MATLAB: What is the number of LSTM cells in the network

celllstmMATLABsequencelengthtime step

Hello,
I wrote the following code :
data = readmatrix('Google_Stock_Price.csv');
data=data(:,2);
data=transpose(data);
mu = mean(data);
sig = std(data);
data_scaled = (data - mu) / sig;
ts=100; % time_steps
tn=5; % next target Observations (for multi step prediction) --> Forcasting
ss=1; % Stride
x = [];
y = [];
for i=ts:ss:length(data_scaled)-tn
x = [x; data_scaled(1,i+1-ts:i)];
y = [y; data_scaled(1,i+1:i+tn)]; % Forcasting
end
x_cell=cell(length(x),1); % length(x) = length(y)
y_cell=cell(length(y),1);
for i=1:length(x)
x_cell{i}=x(i,:);
y_cell{i}=transpose(y(i,:));
end
YTrain= y(1:length(y)*0.75,:);
YVal= y(length(y)*0.75+1:end,:);
XTrain_cell= x_cell(1:length(x_cell)*0.75);
XVal_cell= x_cell(length(x_cell)*0.75+1:end);
numFeatures = 1;
numResponses = tn;
numHiddenUnits = 200;
layers = [ ...
sequenceInputLayer(numFeatures)
lstmLayer(numHiddenUnits,'OutputMode','sequence')
%dropoutLayer(0.2)

lstmLayer(numHiddenUnits,'OutputMode','last')
%dropoutLayer(0.2)
fullyConnectedLayer(numResponses)
regressionLayer];
miniBatchSize = 31;
options = trainingOptions('adam', ...
'MaxEpochs',100, ...
'MiniBatchSize',miniBatchSize ,...
'ValidationFrequency',miniBatchSize , ...
'SequenceLength','longest',...
'Verbose',0,...
'Shuffle','once',...
'Plots','training-progress','ValidationData',{XVal_cell,YVal});
[net, info] = trainNetwork(XTrain_cell,YTrain,layers,options);
According to the last time steps (ts=100) I predicted the next five time steps (tn=5). in my question i will not focus on the Loss or RMSE. I want only to know how many LSTM cells (LSTM Blocks) that i have in this example. the SequenceLength (ts=100) is set to a fixed size , then Matlab would choose that length as the number of LSTM cells. please let me know if it was correct. see this please
Thanks

Best Answer

Hi Mohamad,
The "Sequence Padding, Truncation, and Splitting" section of the documentation page Long Short-Term Memory Networks has some helpful diagrams showing how sequences are padded when using different options of SequenceLength.
When training, the data is divided into mini-batches of size.
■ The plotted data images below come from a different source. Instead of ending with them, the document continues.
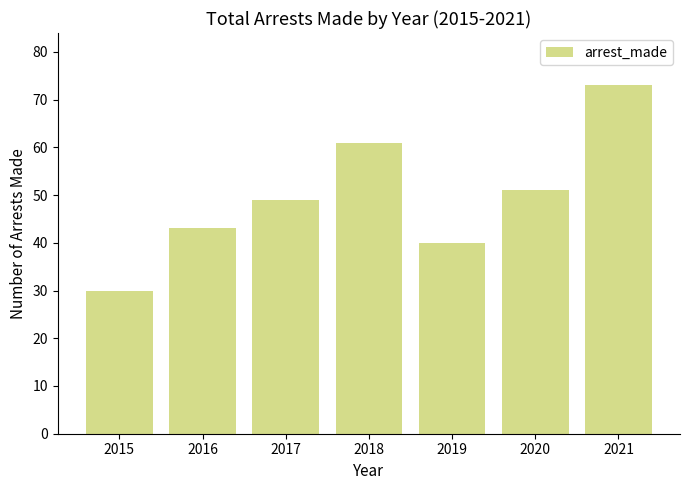

What value does the data have at 2018?

61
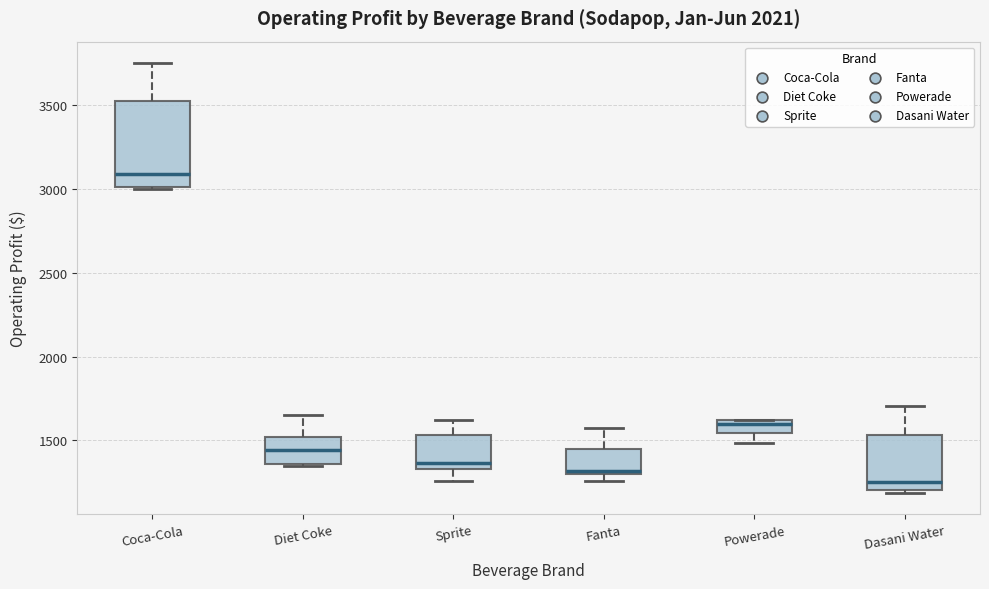

Which box is the tallest, from its lower edge to its upper edge?

Coca-Cola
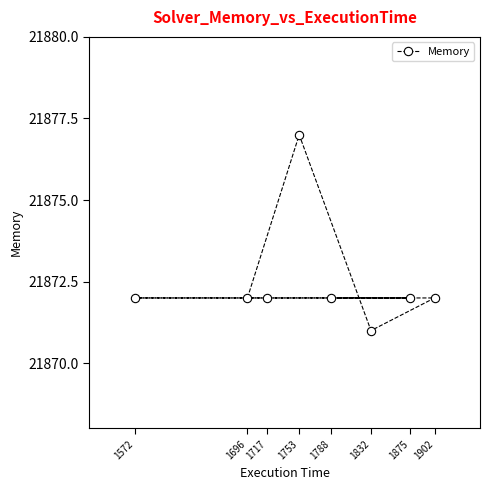

The value at 1832 is 21871. True or false?

True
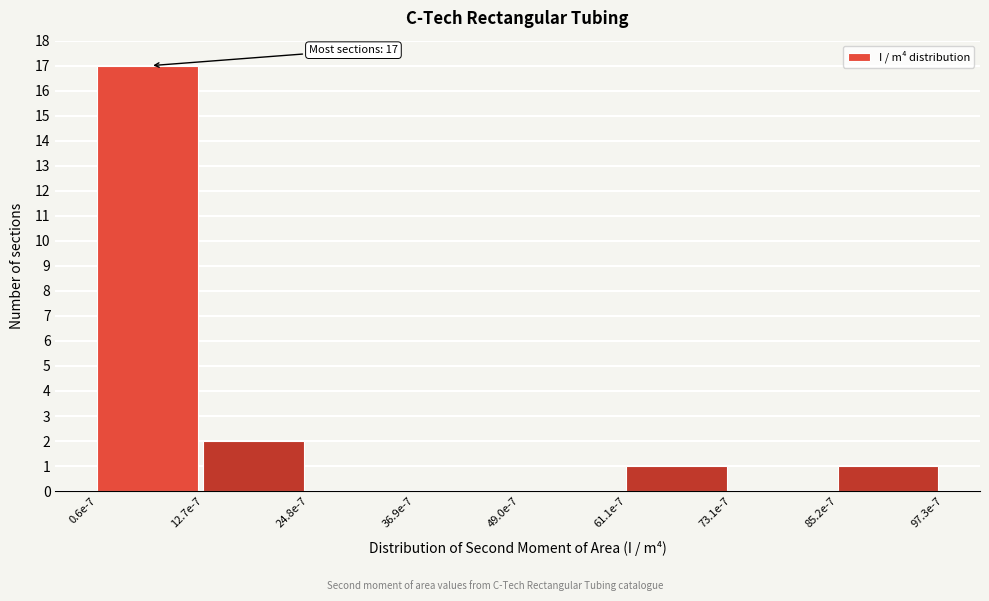

Reading left to right, transcribe all the data shown in this chart.

0.6e-7=17	12.7e-7=2	24.8e-7=0	36.9e-7=0	49.0e-7=0	61.1e-7=1	73.1e-7=0	85.2e-7=1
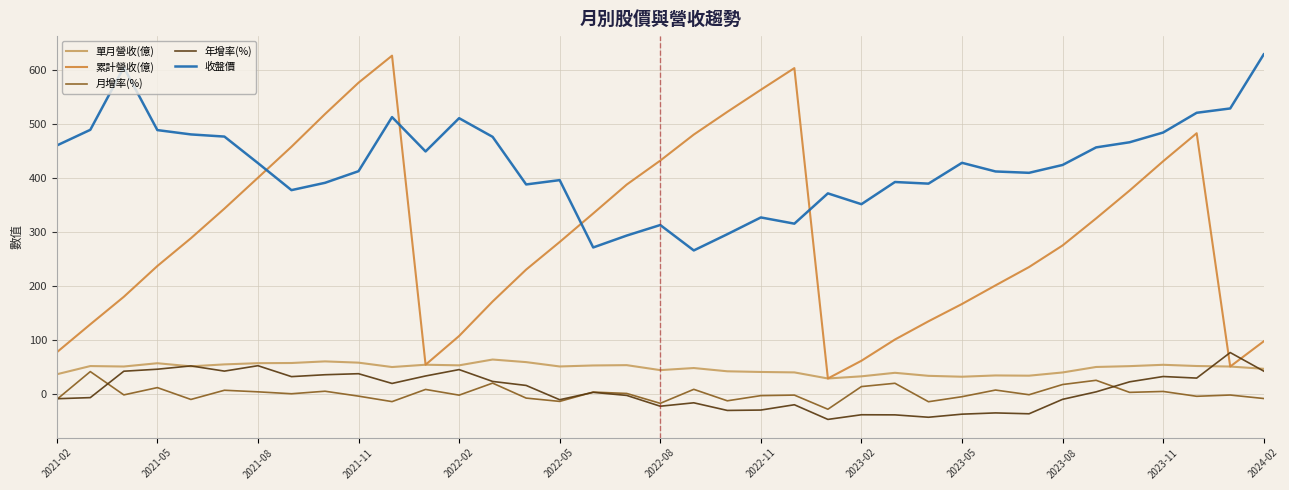

True or false: 收盤價 and 年增率(%) intersect in this chart.

False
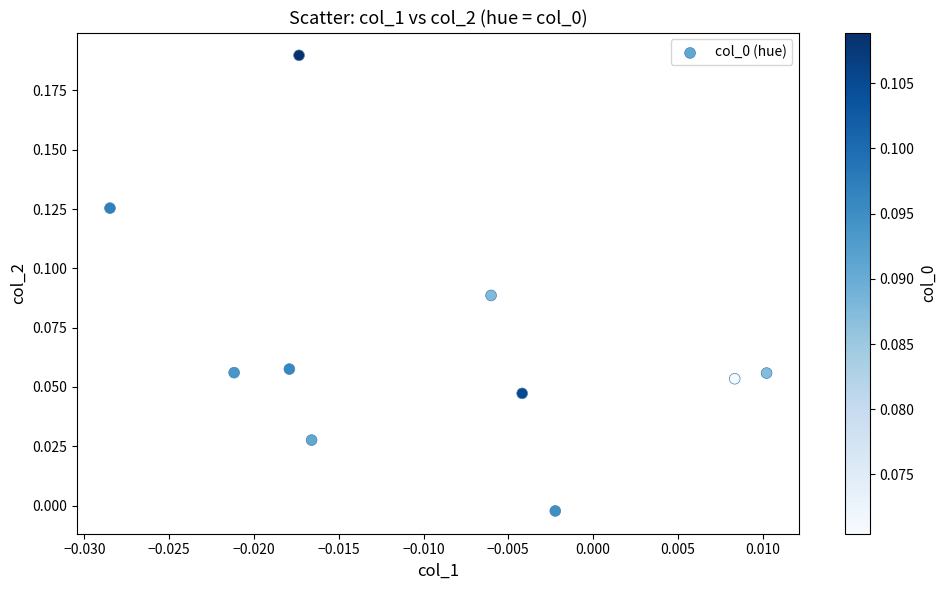

How many points are shown in the scatter plot?

10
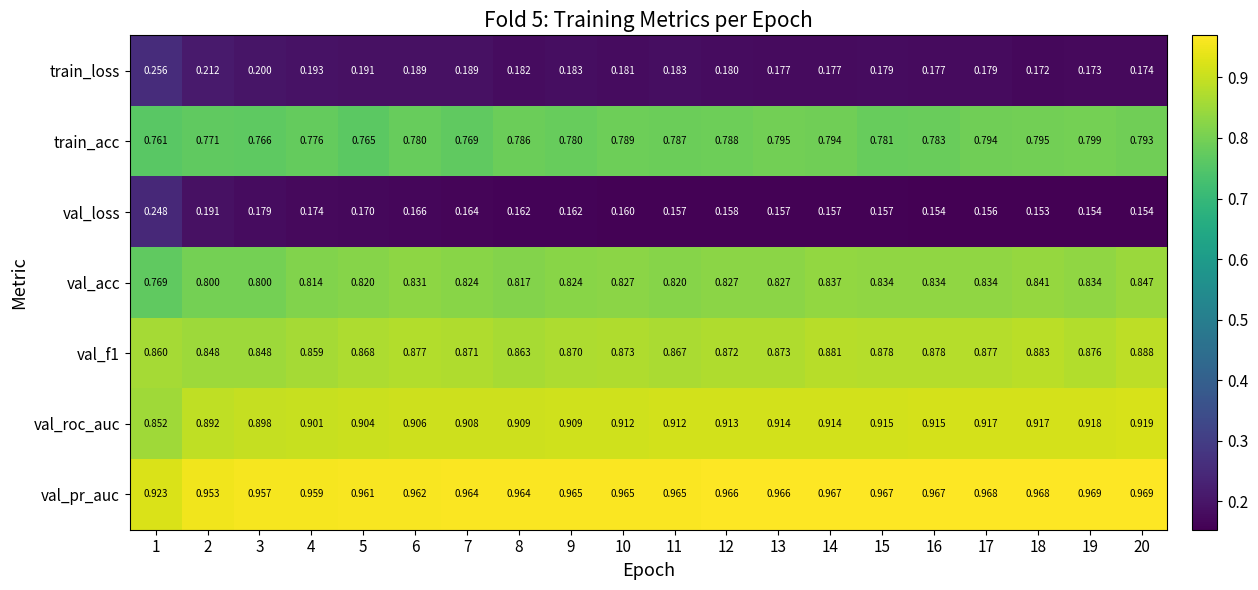

Which series changed the most between 10 and 18?

val_acc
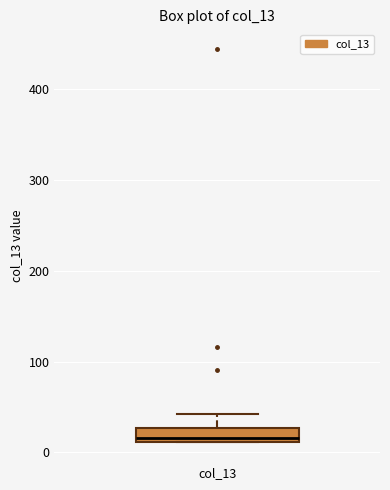

Where is the lower edge of the box for col_13 on the y-axis? The values are not printed on the chart, so give them approximately, as read against the axis.

10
The sequences in each mini-batch can have different length:
  • If SequenceLength is 'longest', then the function pads the sequences in the mini-batch so that they have the same length as the longest sequence in the mini-batch.
  • If SequenceLength is 'shortest', then the function truncates the sequences in the mini-batch so that they have the same length as the shortest sequence in the mini-batch.
  • If SequenceLength is a positive integer L, then the function pads the sequences in the mini-batch to the smallest multiple of L that is larger that the length of the longest sequence of the mini-batch. Then, if necessary, the function further splits mini-batch along the time-dimension to mini-batches with length L.